Dataset entries:
# # # #
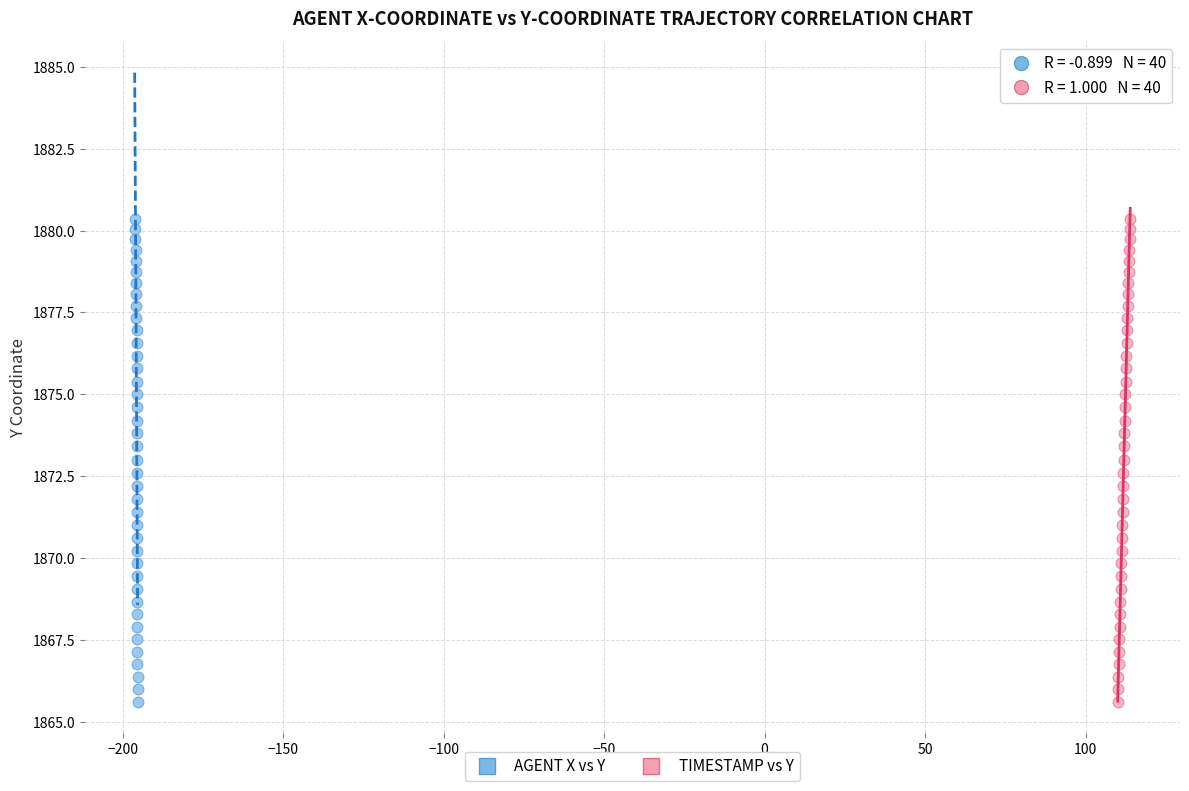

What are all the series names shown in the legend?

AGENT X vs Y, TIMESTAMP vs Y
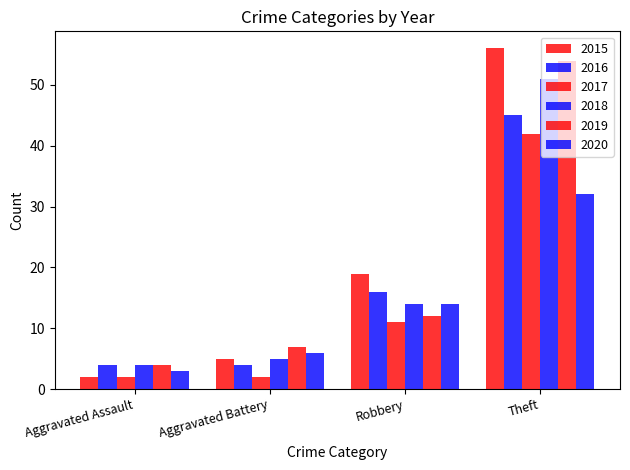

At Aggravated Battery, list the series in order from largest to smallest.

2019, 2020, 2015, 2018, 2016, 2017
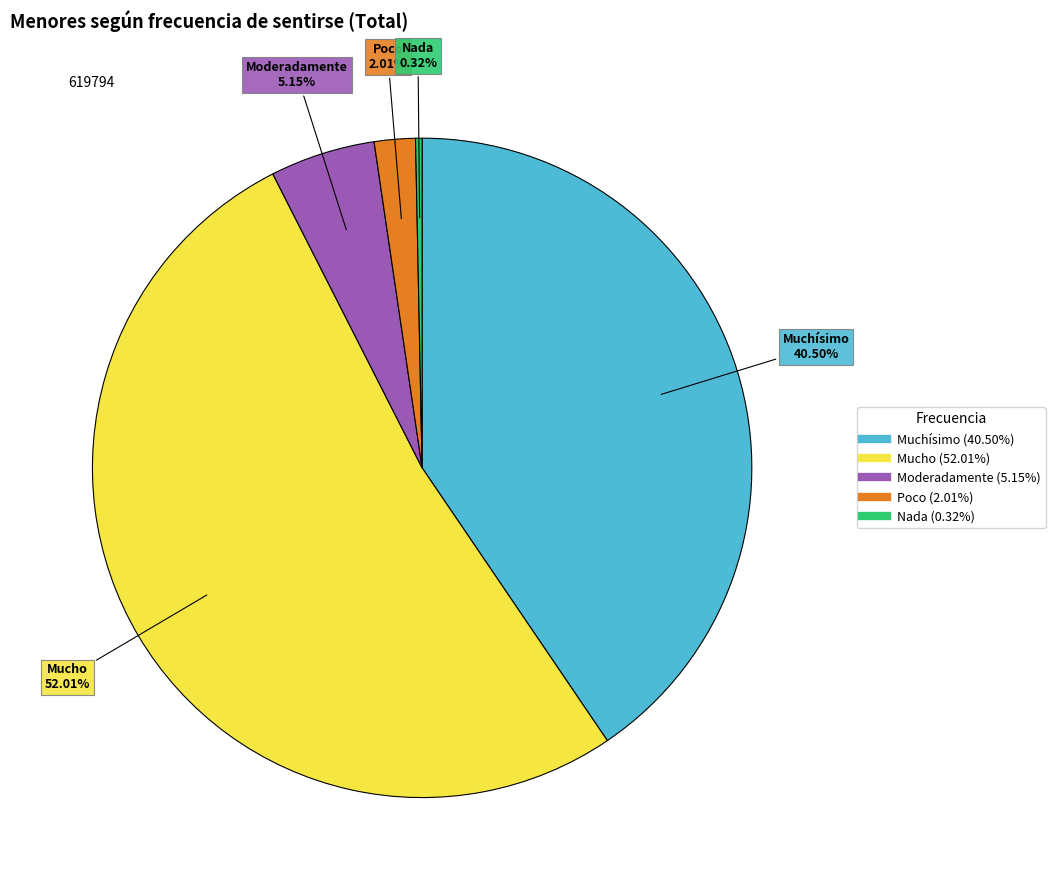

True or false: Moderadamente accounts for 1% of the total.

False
# # # #
Pick out every line of the listing above that contains the word "series", matching case exactly, and copy each of those lines.

### Solution to this exercise:
What are all the series names shown in the legend?
At Aggravated Battery, list the series in order from largest to smallest.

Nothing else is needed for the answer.